Motion made, and Question proposed, That this House do now adjourn.—(Claire Perry.)
I do not know what to say other than “How do I follow that?” However, the theme of my speech is very similar to that of the petition presented by the hon. Member for North East Somerset (Jacob Rees-Mogg).
Thank you, Mr Speaker, for granting me an Adjournment debate on what is becoming a very controversial issue in Walsall South. What I am about to describe are not only threats to the green belt, but threats to those of us who oppose a planning application in support of it. I refer in particular to an application for 59 large detached houses in Great Barr park.
I am sad to say that one of the developers has already made a complaint about me to the Labour party. I think that is because he believes that I am supporting the residents too much, although I am not quite sure what his grounds are. Moreover, a leaflet has been delivered which makes defamatory statements about me, about my hon. Friend the Member for West Bromwich East (Mr Watson)—who is in the Chamber—and about a residents’ group, the Beacon Action Group, and its chairman Mr Bob Winkle. A personal attack on me has been made by Mr Peter Allen, a consultant for the applicants, who does not live in Walsall South, on the letters page of the Great Barr Observer and the Walsall Advertiser. Both Mr Allen and the applicants appear to want to interfere in my work as a Member of Parliament, but more of that later.

## Raw data
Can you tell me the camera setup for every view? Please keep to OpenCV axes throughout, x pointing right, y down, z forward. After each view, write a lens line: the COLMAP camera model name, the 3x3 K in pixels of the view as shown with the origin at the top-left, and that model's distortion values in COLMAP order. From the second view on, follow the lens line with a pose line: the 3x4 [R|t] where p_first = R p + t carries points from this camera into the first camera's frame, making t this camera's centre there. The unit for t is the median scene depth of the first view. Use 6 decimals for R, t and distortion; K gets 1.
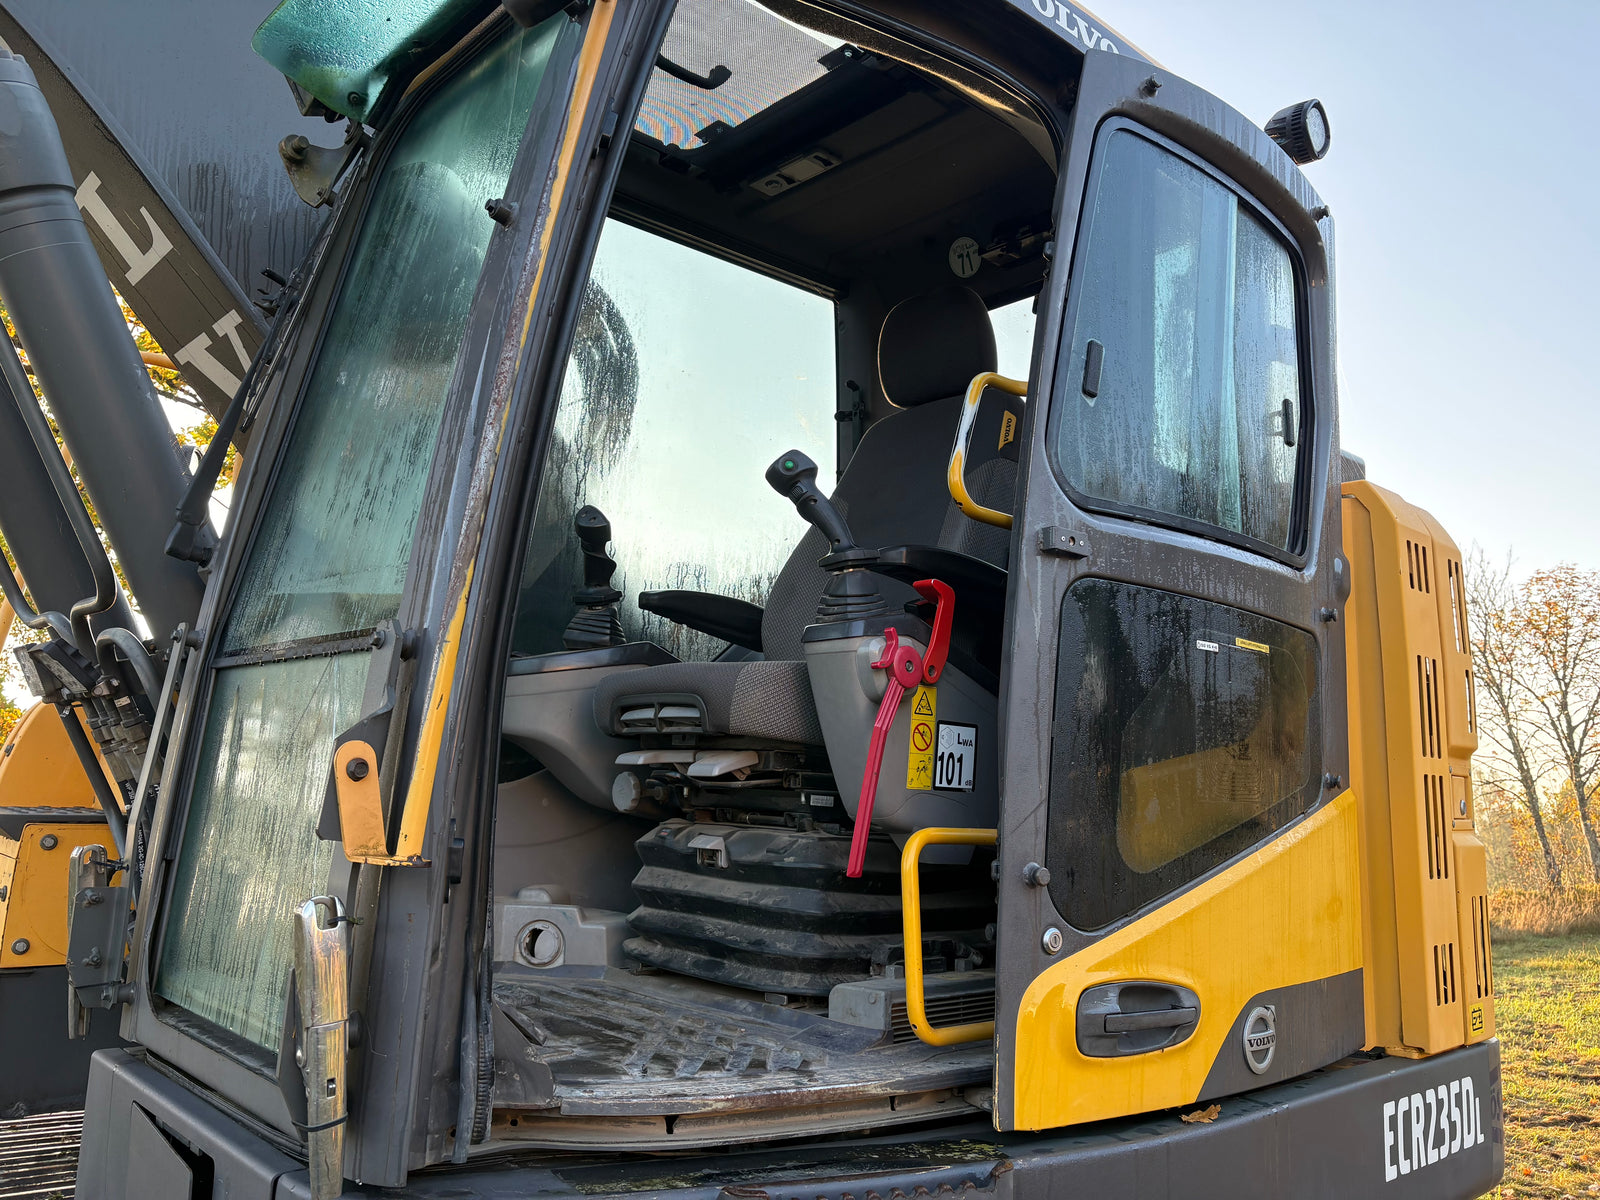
lens RADIAL K [[1171.1, 0, 790.2], [0, 1171.1, 608.5], [0, 0, 1]] dist [0.032651, -0.034770]
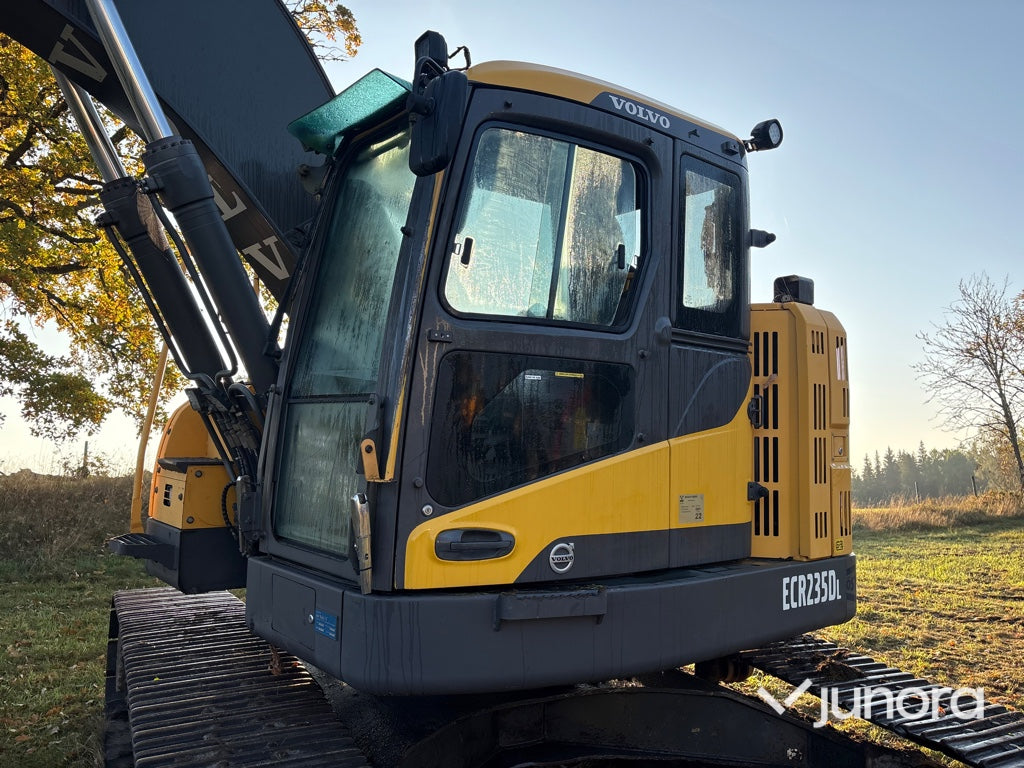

## Work to complete
Repeat the debate excerpt word for word, from the words "Motion made, and" through "Great Barr park.". The lines come from a different source than the debate excerpt.

## Result of the task
Motion made, and Question proposed, That this House do now adjourn.—(Claire Perry.)
I do not know what to say other than “How do I follow that?” However, the theme of my speech is very similar to that of the petition presented by the hon. Member for North East Somerset (Jacob Rees-Mogg).
Thank you, Mr Speaker, for granting me an Adjournment debate on what is becoming a very controversial issue in Walsall South. What I am about to describe are not only threats to the green belt, but threats to those of us who oppose a planning application in support of it. I refer in particular to an application for 59 large detached houses in Great Barr park.